◆ **PASSAGE TO READ**:
= = = = = = =
From a Ghanaian perspective, the behaviour of UK MPs regarding their expenses seems small beer. Here, the papers are reporting how the current left of centre government is trying to eradicate a pervasive bribe culture. The most paradoxical story I read on this subject was when a Ghanaian businessman took two men to court who had promised him that they would ‘arrange’ a senior post for him in the Ghanaian embassy in a Scandinavian country. He gave them several thousand pounds to bribe officialdom. In the event he was being duped so he took them to court! The judge judged on extortion and seemed not to take into account, as we might have guessed, the issue of bribery and corruption. Here, the ancient ways of the culture have melded with modern politics to produce the scenario where an MP is a Chief in other clothing. Ancient etiquette has the Chief of an area looking after his tribe, and particularly his own family. To become an MP brings with it expectations from nearest, dearest and others that largesse will follow. Africa has many countries where parliaments are dominated by tribal groups who tend to put their own interests before that of the country as a whole. Ghana may fall foul in the same way but there is a realisation that it is a gross barrier to economic progress in the country and, one hopes, corruption will eventually be stamped out. However, unlike the UK where the populace are angry owing to the fall in the moral standards of their MPs, in Ghana the populace will be up in arms if their MPs adopted such a morality. They expect nests to be well feathered.
I was talking to someone yesterday who disburses grants from The World Bank. He visited a community outside Accra and was accosted by a businessman.
“You have not given me a loan.”
“We don’t make loans.”
“I receive nothing.”
“Your case was turned down.”
“But where is my money?”
Here, the expectation is that if you have a relationship with anyone who augments the passage of funds from one point to another, then you must become a beneficiary. It is a country of hand-outs that, sadly, relies upon western funding to manage its economy. As I have mentioned before, if the West reduced trade tariffs rather than gave funding to Ghana, the economy here would prosper far more. But the suspicion is that Western aid is a way of constraining growth and stalling competition, not encouraging it.

Since President Atta Mills seems to want to clean out the corruption in these Augean stables, there is hope. But he will be battling against the cultural tide, the exact reverse of what is happening in the UK.

Watching the UK expenses debate among a panel on Sky just now, an idea suggested by a historian seems worth recycling and beefing up. There are too many issues on which MPs follow party lines and vote like lemmings in the fearful company of their obsequious colleagues and beady-eyed Whips. Secret ballots, where every MP votes, guided only by his or her own moral compass and not party dogma, would truly enliven politics.

UK MPs of all persuasions live in a hothouse media village, a culture and tribe protecting its own feathered nest. No wonder the golden eggs have gone addled.
= = = = = = =
◆ **WORK TO BE COMPLETED**:
In the piece on corruption in Ghana and UK MPs' expenses, on what basis did the judge rule in the case the Ghanaian businessman brought against the two men?

◆ **MATERIAL PROVIDED**:
= = = = = = =
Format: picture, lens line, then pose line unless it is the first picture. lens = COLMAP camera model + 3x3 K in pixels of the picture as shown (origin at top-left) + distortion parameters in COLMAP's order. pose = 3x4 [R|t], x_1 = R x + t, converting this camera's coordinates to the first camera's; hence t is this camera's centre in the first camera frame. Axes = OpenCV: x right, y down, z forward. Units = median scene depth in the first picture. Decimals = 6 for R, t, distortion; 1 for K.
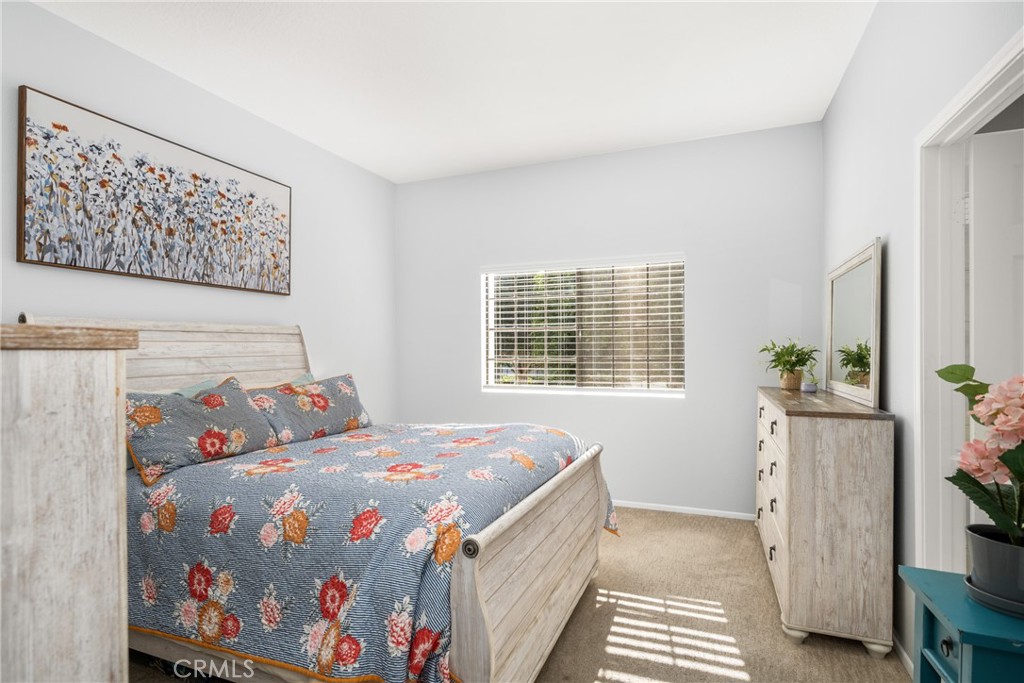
lens RADIAL K [[518.1, 0, 511.3], [0, 518.1, 345.1], [0, 0, 1]] dist [0.006880, 0.000624]
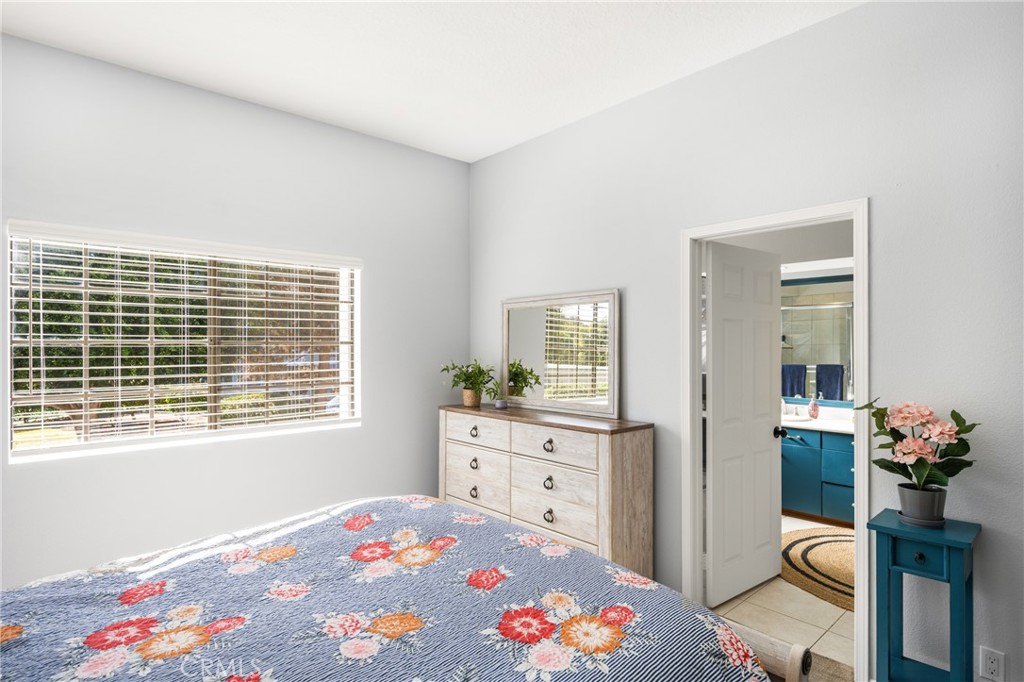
lens RADIAL K [[534.1, 0, 510.9], [0, 534.1, 343.9], [0, 0, 1]] dist [-0.014716, -0.000461]
pose [[0.440153, 0.012921, 0.897830, -0.324669], [-0.004317, 0.999915, -0.012273, -0.025381], [-0.897913, 0.001526, 0.440171, 0.340666]]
= = = = = = =
◆ **SOLUTION**:
Extortion.